L'hiver des hommes

Lionel Duroy

Julliard

  • Conseillé par
    3 janvier 2013

    L'horreur en héritage

    Comment peut-on construire un avenir sur les ruines encore fumantes d'une guerre perpétrée par la génération précédente ? Telle est la question qui hante Marc, écrivain Français fasciné par le destin des enfants de criminels de guerre. Sans relâche, il interroge, compare, compulse, relie les destins de ces innocents aux mains pourtant pleines.

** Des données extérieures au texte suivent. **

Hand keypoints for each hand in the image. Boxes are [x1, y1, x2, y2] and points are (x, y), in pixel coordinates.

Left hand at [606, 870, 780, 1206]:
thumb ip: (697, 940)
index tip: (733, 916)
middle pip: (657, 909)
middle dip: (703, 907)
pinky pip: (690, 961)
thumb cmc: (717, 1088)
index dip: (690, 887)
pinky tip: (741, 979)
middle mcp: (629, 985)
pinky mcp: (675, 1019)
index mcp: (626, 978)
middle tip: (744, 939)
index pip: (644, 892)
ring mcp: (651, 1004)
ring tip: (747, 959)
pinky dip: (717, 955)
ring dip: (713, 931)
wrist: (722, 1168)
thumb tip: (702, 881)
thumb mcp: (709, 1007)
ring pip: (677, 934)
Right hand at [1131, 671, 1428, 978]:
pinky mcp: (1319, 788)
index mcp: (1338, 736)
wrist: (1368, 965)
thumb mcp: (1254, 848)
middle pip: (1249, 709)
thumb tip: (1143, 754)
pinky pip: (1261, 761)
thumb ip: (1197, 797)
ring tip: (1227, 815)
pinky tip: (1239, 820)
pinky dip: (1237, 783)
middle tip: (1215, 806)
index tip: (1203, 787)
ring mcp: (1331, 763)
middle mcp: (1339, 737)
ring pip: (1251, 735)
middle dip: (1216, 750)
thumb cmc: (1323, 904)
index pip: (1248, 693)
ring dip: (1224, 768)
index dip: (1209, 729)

    De Belgrade à Pale, minuscule capitale serbe de Bosnie, Marc se confronte aux ombres du passé et aux fantômes de sa propre histoire. Car L'hiver des hommes est aussi celui de son couple, parti à la dérive. Alors Marc s'accroche coûte que coûte à ces vies brisées, à ces âmes blessés, même lorsque Boris son fidèle traducteur déclare forfait. Reconstituant pas à pas, les dernières heures d'Ana — enfant chérie de Ratko Mladic, commandant en chef des forces serbes de Bosnie à qui le massacre du marché de Markale fut attribué. La douce, la jolie Ana, incapable de reconnaître son père dans le bourreau décrit par les médias internationaux et qui se suicida avec l'arme de celui-ci.

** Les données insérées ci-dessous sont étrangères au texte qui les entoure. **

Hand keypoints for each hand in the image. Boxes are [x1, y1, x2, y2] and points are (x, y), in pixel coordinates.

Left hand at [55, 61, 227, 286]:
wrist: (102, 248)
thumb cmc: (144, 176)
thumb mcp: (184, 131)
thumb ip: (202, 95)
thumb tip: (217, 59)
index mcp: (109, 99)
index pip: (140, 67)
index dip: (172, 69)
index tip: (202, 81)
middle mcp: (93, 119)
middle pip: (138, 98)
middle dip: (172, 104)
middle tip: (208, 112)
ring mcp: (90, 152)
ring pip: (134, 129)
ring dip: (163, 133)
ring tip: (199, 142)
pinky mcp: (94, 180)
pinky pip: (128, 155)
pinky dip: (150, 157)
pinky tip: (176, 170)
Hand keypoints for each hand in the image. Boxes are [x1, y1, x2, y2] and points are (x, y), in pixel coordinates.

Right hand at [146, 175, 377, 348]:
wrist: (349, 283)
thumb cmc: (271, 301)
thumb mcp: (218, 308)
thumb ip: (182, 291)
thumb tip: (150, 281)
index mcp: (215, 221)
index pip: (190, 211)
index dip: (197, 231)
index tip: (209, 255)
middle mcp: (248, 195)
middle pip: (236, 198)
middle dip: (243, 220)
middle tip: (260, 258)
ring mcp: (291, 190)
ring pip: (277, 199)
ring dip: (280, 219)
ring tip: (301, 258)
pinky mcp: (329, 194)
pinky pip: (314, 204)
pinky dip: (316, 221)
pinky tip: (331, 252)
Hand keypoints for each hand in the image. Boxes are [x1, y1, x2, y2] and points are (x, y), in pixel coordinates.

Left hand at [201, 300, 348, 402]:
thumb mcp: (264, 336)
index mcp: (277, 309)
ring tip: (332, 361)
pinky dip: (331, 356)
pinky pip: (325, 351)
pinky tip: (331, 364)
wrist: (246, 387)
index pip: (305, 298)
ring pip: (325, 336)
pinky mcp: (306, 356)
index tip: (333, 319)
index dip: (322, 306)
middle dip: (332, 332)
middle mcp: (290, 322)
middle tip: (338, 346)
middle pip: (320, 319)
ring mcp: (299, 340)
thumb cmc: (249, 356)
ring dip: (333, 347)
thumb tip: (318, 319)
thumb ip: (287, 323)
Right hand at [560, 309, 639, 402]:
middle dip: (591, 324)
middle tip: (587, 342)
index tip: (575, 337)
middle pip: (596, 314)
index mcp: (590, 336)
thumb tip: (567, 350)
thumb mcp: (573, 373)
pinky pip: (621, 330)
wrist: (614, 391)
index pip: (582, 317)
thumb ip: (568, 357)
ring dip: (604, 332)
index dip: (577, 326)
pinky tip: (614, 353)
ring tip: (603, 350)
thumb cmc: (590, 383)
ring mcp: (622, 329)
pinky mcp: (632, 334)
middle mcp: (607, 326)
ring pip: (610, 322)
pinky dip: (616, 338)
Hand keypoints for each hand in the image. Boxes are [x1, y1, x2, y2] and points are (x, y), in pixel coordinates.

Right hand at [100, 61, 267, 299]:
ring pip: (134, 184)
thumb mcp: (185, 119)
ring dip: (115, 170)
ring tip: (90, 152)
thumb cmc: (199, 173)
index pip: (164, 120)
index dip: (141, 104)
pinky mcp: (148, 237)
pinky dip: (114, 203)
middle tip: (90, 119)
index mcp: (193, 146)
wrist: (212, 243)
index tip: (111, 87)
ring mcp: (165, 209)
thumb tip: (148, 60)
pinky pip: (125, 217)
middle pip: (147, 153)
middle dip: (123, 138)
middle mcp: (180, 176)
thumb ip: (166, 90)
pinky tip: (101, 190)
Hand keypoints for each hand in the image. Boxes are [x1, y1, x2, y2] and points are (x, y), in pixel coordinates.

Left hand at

    La plupart de ceux qui sont encore en vie se consument toujours de haine pour l'autre, le musulman, le bosniaque, le frère, le voisin devenu l'ennemi irréductible. "Ici, les gens ont cru qu'ils pourraient échapper à leur histoire, ils se sont aimés, ils ont eu des enfants, mais soudain ils se sont souvenus qu'ils avaient des raisons de se craindre, de trembler à la vue l'un de l'autre. Ils ont été troublés puis emportés petit à petit par la mémoire de ce qu'ils se sont faits, autrefois (...) et bientôt ils se sont découverts ivres de haine et de peur, et alors ils n'ont plus vu d'autres issues que de recommencer à se jeter les uns contre les autres" (p. 189). Ce qui s'est passé hier, peut recommencer demain. La fin de la guerre ne signifie pas la fin de la haine. Le constat de Marc comme l'écriture de Lionel Duroy est limpide et implacable, froid comme l'hiver bosniaque, l'hiver des hommes, le gel des sentiments.


  • Conseillé par
    27 octobre 2012

    guerre, Serbie

    Voilà un roman qui fait froid dans le dos...

    Il est question de la guerre en ex-Yougoslavie, bien sûr, mais surtout des rencoeurs du peuple Serbe depuis leur indépendance.

    Au travers des personnages rencontrés, l'écrivain Marc dresse un portrait d'une génération qui vit dans la peur : peur de La Haye et de son Tribunal Pénal International ; peur des Musulmans de Sarajevo qui, d'après eux, s'équipe et s'entraîne à la prochaine guerre. Mais aussi colère que leur guerre n'ait pas été comprise par la Communauté Internationale et que leur "Héros" soient pourchassés comme des criminels.

    Ce petit état Serbe, maintenant indépendant, qui refuse de voir qu'ils manquent de tout (véhicules, nourritures) et qui vit dans le passé glorieux des grandes heures de la guerre, allant même jusqu'à inventer le meurtre d'Anna Mladic, la propre fille du général.

    Marc, lui, penche plutôt pour la thèse du suicide, ce que corroborent l'enquête officiel ainsi que tous les faisceaux d'indices.

    Réglements de compte et "accidents" sont monnaies courantes, seule Julica, indifférente, semble tirer son épingle du jeu.

    Je suis sortie de cette lecture fourbue et mal à l'aise devant ces hommes "d'un autre temps" qui sont en train de gâcher l'avenir de leurs enfants. Même la dernière phrase, à l'accent irréel, ne m'a pas permis l'espoir.

    L'image que je retiendrai :

    Celle de la montagne sous la neige sur laquelle tente encore de subsister l'Etat Serbe.